THE TASK: Copy every entry exactly as it reads and exclude whatever pictures appear.

(Beginning of RECORDS TO USE)

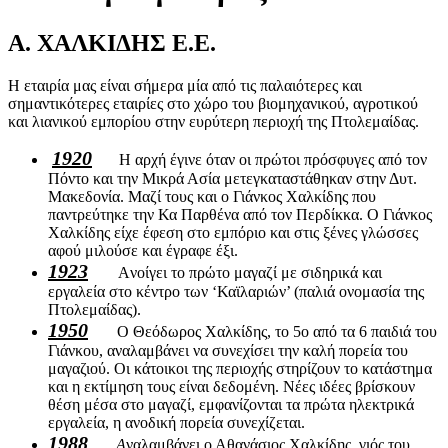
Α. ΧΑΛΚΙΔΗΣ Ε.Ε.
Η εταιρία μας είναι σήμερα μία από τις παλαιότερες και
σημαντικότερες εταιρίες στο χώρο του βιομηχανικού, αγροτικού
και λιανικού εμπορίου στην ευρύτερη περιοχή της Πτολεμαίδας.
1920
Η αρχή έγινε όταν οι πρώτοι πρόσφυγες από τον
Πόντο και την Μικρά Ασία μετεγκαταστάθηκαν στην Δυτ.
Μακεδονία. Μαζί τους και ο Γιάνκος Χαλκίδης που
παντρεύτηκε την Κα Παρθένα από τον Περδίκκα. Ο Γιάνκος
Χαλκίδης είχε έφεση στο εμπόριο και στις ξένες γλώσσες
αφού μιλούσε και έγραφε έξι.
1923
Aνοίγει το πρώτο μαγαζί με σιδηρικά και
εργαλεία στο κέντρο των ‘Καϊλαριών’ (παλιά ονομασία της
Πτολεμαίδας).
1950
O Θεόδωρος Χαλκίδης, το 5ο από τα 6 παιδιά του
Γιάνκου, αναλαμβάνει να συνεχίσει την καλή πορεία του
μαγαζιού. Οι κάτοικοι της περιοχής στηρίζουν το κατάστημα
και η εκτίμηση τους είναι δεδομένη. Νέες ιδέες βρίσκουν
θέση μέσα στο μαγαζί, εμφανίζονται τα πρώτα ηλεκτρικά
εργαλεία, η ανοδική πορεία συνεχίζεται.
1988
A
ναλαμβάνει ο Αθανάσιος Χαλκίδης, γιός του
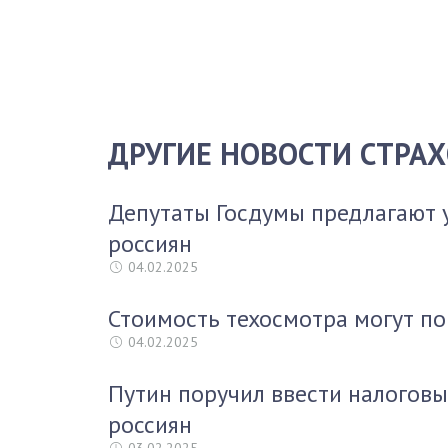
ДРУГИЕ НОВОСТИ СТРА
Депутаты Госдумы предлагают 
россиян
04.02.2025
Стоимость техосмотра могут по
04.02.2025
Путин поручил ввести налоговы
россиян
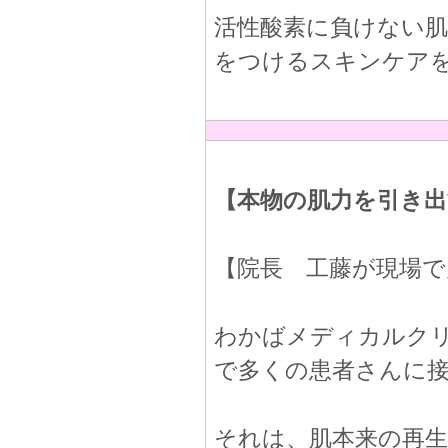
活性酸素に負けない
をつけるスキンケア
【本物の肌力を引き
【院長 工藤が現場
わかばメディカルク
で多くの患者さんに
それは、肌本来の再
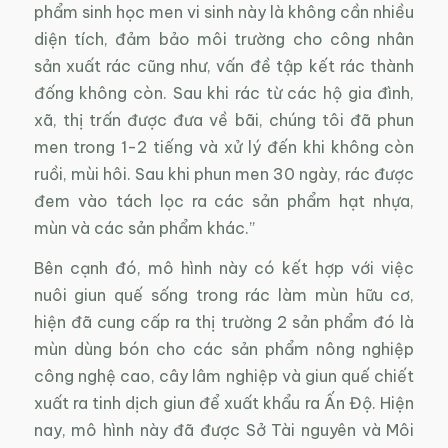
phẩm sinh học men vi sinh này là không cần nhiều
diện tích, đảm bảo môi trường cho công nhân
sản xuất rác cũng như, vấn đề tập kết rác thành
đống không còn. Sau khi rác từ các hộ gia đình,
xã, thị trấn được đưa về bãi, chúng tôi đã phun
men trong 1-2 tiếng và xử lý đến khi không còn
ruồi, mùi hôi. Sau khi phun men 30 ngày, rác được
đem vào tách lọc ra các sản phẩm hạt nhựa,
mùn và các sản phẩm khác.”
Bên cạnh đó, mô hình này có kết hợp với việc
nuôi giun quế sống trong rác làm mùn hữu cơ,
hiện đã cung cấp ra thị trường 2 sản phẩm đó là
mùn dùng bón cho các sản phẩm nông nghiệp
công nghệ cao, cây lâm nghiệp và giun quế chiết
xuất ra tinh dịch giun để xuất khẩu ra Ấn Độ. Hiện
nay, mô hình này đã được Sở Tài nguyên và Môi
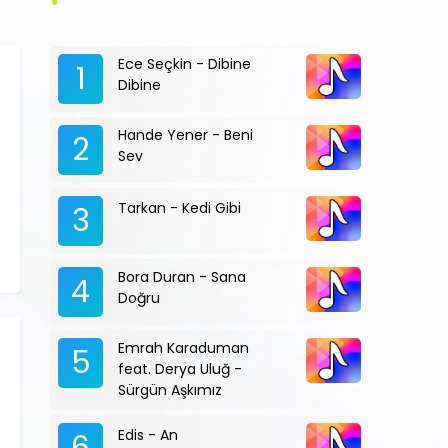
Ece Seçkin - Dibine
1
Dibine
Hande Yener - Beni
2
Sev
Tarkan - Kedi Gibi
3
Bora Duran - Sana
4
Doğru
Emrah Karaduman
5
feat. Derya Uluğ -
Sürgün Aşkımız
Edis - An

(End of RECORDS TO USE)

WRITTEN SOLUTION:
Α. ΧΑΛΚΙΔΗΣ Ε.Ε.
Η εταιρία μας είναι σήμερα μία από τις παλαιότερες και
σημαντικότερες εταιρίες στο χώρο του βιομηχανικού, αγροτικού
και λιανικού εμπορίου στην ευρύτερη περιοχή της Πτολεμαίδας.
1920
Η αρχή έγινε όταν οι πρώτοι πρόσφυγες από τον
Πόντο και την Μικρά Ασία μετεγκαταστάθηκαν στην Δυτ.
Μακεδονία. Μαζί τους και ο Γιάνκος Χαλκίδης που
παντρεύτηκε την Κα Παρθένα από τον Περδίκκα. Ο Γιάνκος
Χαλκίδης είχε έφεση στο εμπόριο και στις ξένες γλώσσες
αφού μιλούσε και έγραφε έξι.
1923
Aνοίγει το πρώτο μαγαζί με σιδηρικά και
εργαλεία στο κέντρο των ‘Καϊλαριών’ (παλιά ονομασία της
Πτολεμαίδας).
1950
O Θεόδωρος Χαλκίδης, το 5ο από τα 6 παιδιά του
Γιάνκου, αναλαμβάνει να συνεχίσει την καλή πορεία του
μαγαζιού. Οι κάτοικοι της περιοχής στηρίζουν το κατάστημα
και η εκτίμηση τους είναι δεδομένη. Νέες ιδέες βρίσκουν
θέση μέσα στο μαγαζί, εμφανίζονται τα πρώτα ηλεκτρικά
εργαλεία, η ανοδική πορεία συνεχίζεται.
1988
A
ναλαμβάνει ο Αθανάσιος Χαλκίδης, γιός του
ДРУГИЕ НОВОСТИ СТРА
Депутаты Госдумы предлагают 
россиян
04.02.2025
Стоимость техосмотра могут по
04.02.2025
Путин поручил ввести налоговы
россиян
活性酸素に負けない
をつけるスキンケア
【本物の肌力を引き
【院長 工藤が現場
わかばメディカルク
で多くの患者さんに
それは、肌本来の再
phẩm sinh học men vi sinh này là không cần nhiều
diện tích, đảm bảo môi trường cho công nhân
sản xuất rác cũng như, vấn đề tập kết rác thành
đống không còn. Sau khi rác từ các hộ gia đình,
xã, thị trấn được đưa về bãi, chúng tôi đã phun
men trong 1-2 tiếng và xử lý đến khi không còn
ruồi, mùi hôi. Sau khi phun men 30 ngày, rác được
đem vào tách lọc ra các sản phẩm hạt nhựa,
mùn và các sản phẩm khác.”
Bên cạnh đó, mô hình này có kết hợp với việc
nuôi giun quế sống trong rác làm mùn hữu cơ,
hiện đã cung cấp ra thị trường 2 sản phẩm đó là
mùn dùng bón cho các sản phẩm nông nghiệp
công nghệ cao, cây lâm nghiệp và giun quế chiết
xuất ra tinh dịch giun để xuất khẩu ra Ấn Độ. Hiện
nay, mô hình này đã được Sở Tài nguyên và Môi
Ece Seçkin - Dibine
1
Dibine
Hande Yener - Beni
2
Sev
Tarkan - Kedi Gibi
3
Bora Duran - Sana
4
Doğru
Emrah Karaduman
5
feat. Derya Uluğ -
Sürgün Aşkımız
Edis - An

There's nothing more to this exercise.